Sidewalks, Speed, and Safety
Communities need to be safe for everyone.
As your Councillor, I am committed to ensuring the safety of all our roadway users—motorists, cyclists, mobility challenged, seniors, kids, parents with strollers, and all other pedestrians, alike.
We all need to be able to get where we are going in a reasonable timeframe with the expectation that we can do so without harm or undue delay.
Without proper sidewalk connectivity, people can’t get around safely in their own community. I know that residents want to see better investments in their neighbourhoods. Recently, Edmonton’s Urban Planning Committee members supported my motion for an action plan to address missing sidewalk connections. This action plan will bring us one step closer to getting the right solutions in place to eliminate traffic-related fatalities and injuries.

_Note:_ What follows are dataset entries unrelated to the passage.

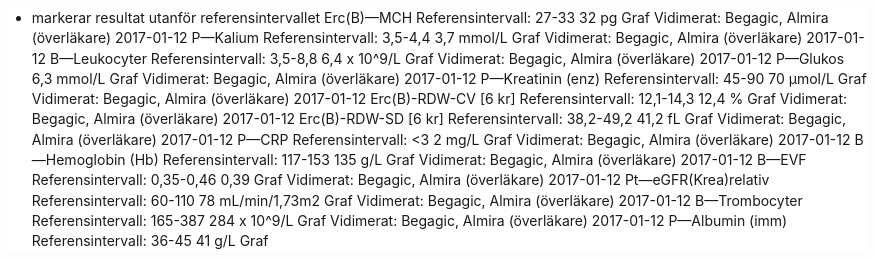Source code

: * markerar resultat utanför referens­intervallet
  Erc(B)—MCH
  Referensintervall: 27-33
  32 pg
  Graf
  Vidimerat: Begagic, Almira (överläkare) 2017-01-12
  P—Kalium
  Referensintervall: 3,5-4,4
  3,7 mmol/L
  Graf
  Vidimerat: Begagic, Almira (överläkare) 2017-01-12
  B—Leukocyter
  Referensintervall: 3,5-8,8
  6,4 x 10^9/L
  Graf
  Vidimerat: Begagic, Almira (överläkare) 2017-01-12
  P—Glukos
  6,3 mmol/L
  Graf
  Vidimerat: Begagic, Almira (överläkare) 2017-01-12
  P—Kreatinin (enz)
  Referensintervall: 45-90
  70 µmol/L
  Graf
  Vidimerat: Begagic, Almira (överläkare) 2017-01-12
  Erc(B)-RDW-CV \[6 kr]
  Referensintervall: 12,1-14,3
  12,4 %
  Graf
  Vidimerat: Begagic, Almira (överläkare) 2017-01-12
  Erc(B)-RDW-SD \[6 kr]
  Referensintervall: 38,2-49,2
  41,2 fL
  Graf
  Vidimerat: Begagic, Almira (överläkare) 2017-01-12
  P—CRP
  Referensintervall: <3
  2 mg/L
  Graf
  Vidimerat: Begagic, Almira (överläkare) 2017-01-12
  B—Hemoglobin (Hb)
  Referensintervall: 117-153
  135 g/L
  Graf
  Vidimerat: Begagic, Almira (överläkare) 2017-01-12
  B—EVF
  Referensintervall: 0,35-0,46
  0,39
  Graf
  Vidimerat: Begagic, Almira (överläkare) 2017-01-12
  Pt—eGFR(Krea)relativ
  Referensintervall: 60-110
  78 mL/min/1,73m2
  Graf
  Vidimerat: Begagic, Almira (överläkare) 2017-01-12
  B—Trombocyter
  Referensintervall: 165-387
  284 x 10^9/L
  Graf
  Vidimerat: Begagic, Almira (överläkare) 2017-01-12
  P—Albumin (imm)
  Referensintervall: 36-45
  41 g/L
  Graf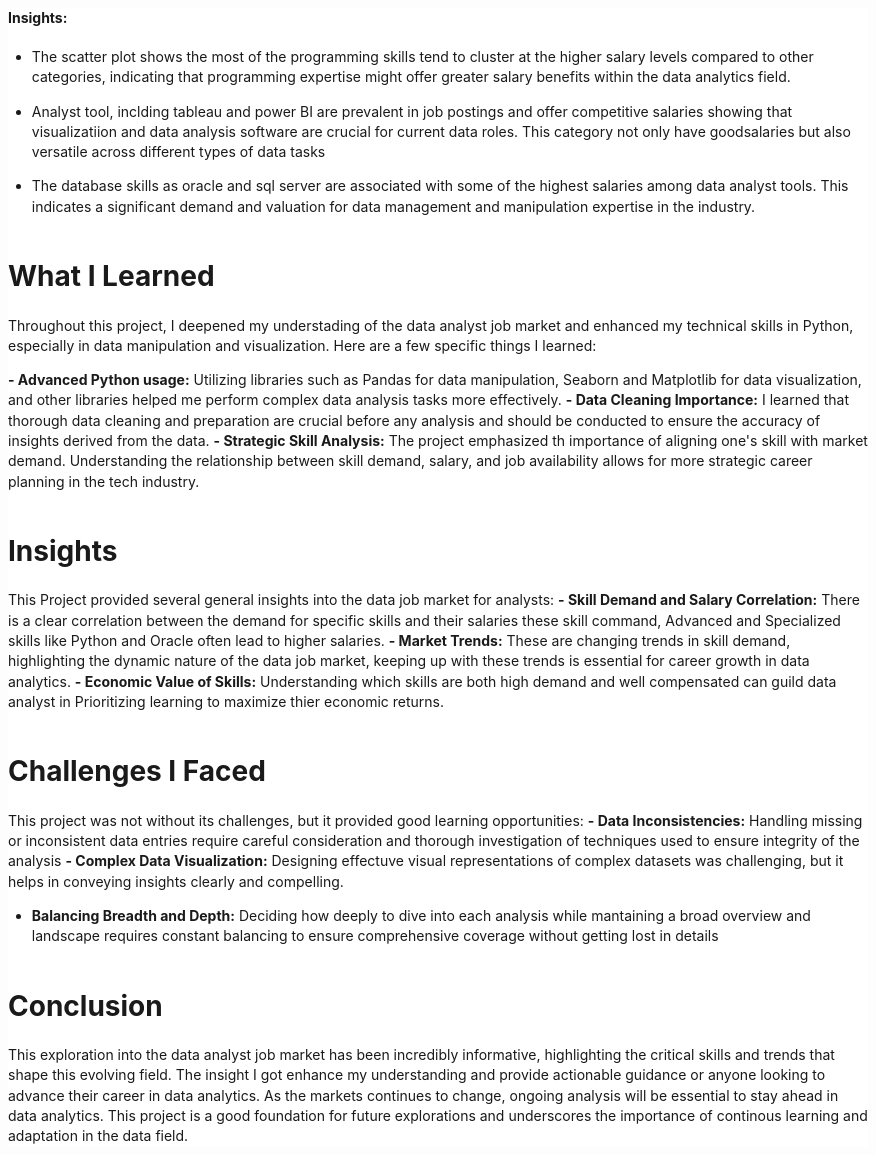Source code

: #### Insights:
- The scatter plot shows the most of the programming skills tend to cluster at the higher salary levels compared to other categories, indicating that programming expertise might offer greater salary benefits within the data analytics field.

- Analyst tool, inclding tableau and power BI are prevalent in job postings and offer competitive salaries showing that visualizatiion and data analysis software are crucial for current data roles. This category not only have goodsalaries but also versatile across different types of data tasks

- The database skills as oracle and sql server are associated with some of the highest salaries among data analyst tools. This indicates a significant demand and valuation for data management and manipulation expertise in the industry.

# What I Learned
Throughout this project, I deepened my understading of the data analyst job market and enhanced my technical skills in Python, especially in data manipulation and visualization. Here are a few specific things I learned:

**- Advanced Python usage:** Utilizing libraries such as Pandas for data manipulation, Seaborn and Matplotlib for data visualization, and other libraries helped me perform complex data analysis tasks more effectively.
**- Data Cleaning Importance:** I learned that thorough data cleaning and preparation are crucial before any analysis and should be conducted to ensure the accuracy of insights derived from the data.
**- Strategic Skill Analysis:** The project emphasized th importance of aligning one's skill with market demand. Understanding the relationship between skill demand, salary, and job availability allows for more strategic career planning in the tech industry.

# Insights
This Project provided several general insights into the data job market for analysts:
**- Skill Demand and Salary Correlation:** There is a clear correlation between the demand for specific skills and their salaries these skill command, Advanced and Specialized skills like Python and Oracle often lead to higher salaries.
**- Market Trends:** These are changing trends in skill demand, highlighting the dynamic nature of the data job market, keeping up with these trends is essential for career growth in data analytics.
**- Economic Value of Skills:** Understanding which skills are both high demand and well compensated can guild data analyst in Prioritizing learning to maximize thier economic returns.

# Challenges I Faced
This project was not without its challenges, but it provided good learning opportunities:
**- Data Inconsistencies:** Handling missing or inconsistent data entries require careful consideration and thorough investigation of techniques used to ensure integrity of the analysis
**- Complex Data Visualization:** Designing effectuve visual representations of complex datasets was challenging, but it helps in conveying insights clearly and compelling.
- **Balancing Breadth and Depth:** Deciding how deeply to dive into each analysis while mantaining a broad overview and landscape requires constant balancing to ensure comprehensive coverage without getting lost in details

# Conclusion
This exploration into the data analyst job market has been incredibly informative, highlighting the critical skills and trends that shape this evolving field. The insight I got enhance my understanding and provide actionable guidance or anyone looking to advance their career in data analytics. As the markets continues to change, ongoing analysis will be essential to stay ahead in data analytics. This project is a good foundation for future explorations and underscores the importance of continous learning and adaptation in the data field.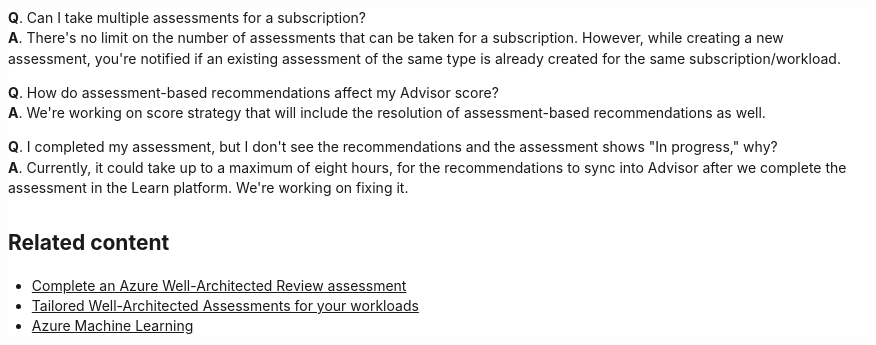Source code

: **Q**. Can I take multiple assessments for a subscription?\
**A**. There's no limit on the number of assessments that can be taken for a subscription. However, while creating a new assessment, you're notified if an existing assessment of the same type is already created for the same subscription/workload. 

**Q**. How do assessment-based recommendations affect my Advisor score?\
**A**. We're working on score strategy that will include the resolution of assessment-based recommendations as well.

**Q**. I completed my assessment, but I don't see the recommendations and the assessment shows "In progress," why?\
**A**. Currently, it could take up to a maximum of eight hours, for the recommendations to sync into Advisor after we complete the assessment in the Learn platform. We're working on fixing it. 

## Related content

* [Complete an Azure Well-Architected Review assessment](/azure/well-architected/cross-cutting-guides/implementing-recommendations)
* [Tailored Well-Architected Assessments for your workloads](https://techcommunity.microsoft.com/t5/azure-governance-and-management/tailored-well-architected-assessments-for-your-workloads/ba-p/2914022)
* [Azure Machine Learning](/assessments/eec33ce4-4ef0-4bd2-9f69-1956e50465d4/)

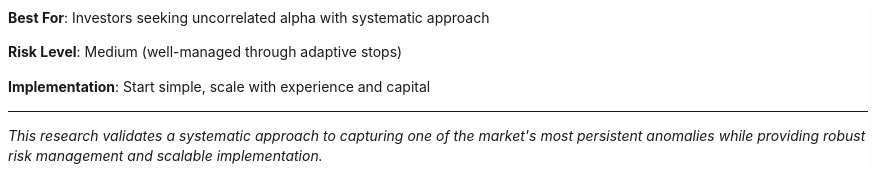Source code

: **Best For**: Investors seeking uncorrelated alpha with systematic approach

**Risk Level**: Medium (well-managed through adaptive stops)

**Implementation**: Start simple, scale with experience and capital

---

*This research validates a systematic approach to capturing one of the market's most persistent anomalies while providing robust risk management and scalable implementation.*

Council is also contemplating whether all residential speed limits should be lowered from 50km/hr to either 40 or 30km/hr. A report on this topic is anticipated to come back to committee April 24th.
Evidence shows that speed reductions are an effective way to prevent serious injuries and death from collisions. Since the implementation of reduced 30 km/h speed limit around schools in 2014, statistics indicated a 13% reduction in collisions in the designated reduced speed limit areas. In the collisions that did occur, there was a 42% decrease in fatalities and serious injuries sustained by the pedestrian.
Residential roads are the ones that turn off onto the collectors between neighbourhoods. The majority of folks in Edmonton live within 200 meters of a collector road and so the reduction on these residential roads would add — at most — 10-15 seconds of drive time over that 200 meter stretch.
A reduction to 30km/hr on residential roads would be consistent with the new playground zone limit. Consistency in speed limits would also reduce confusion throughout neighbourhoods and make more standard residential speed limits throughout the city to dramatically improve safety in our neighbourhoods. Speed reduction is a critical aspect of traffic safety and is proven to be the most important variable in improving the survival rates of people involved in traffic collisions.
While working on these safety strategies, we need to continually improve the physical design of our transportation corridors (roads, sidewalks, etc) to make it easier and safer for folks to travel from point A to point B. This is a work in progress.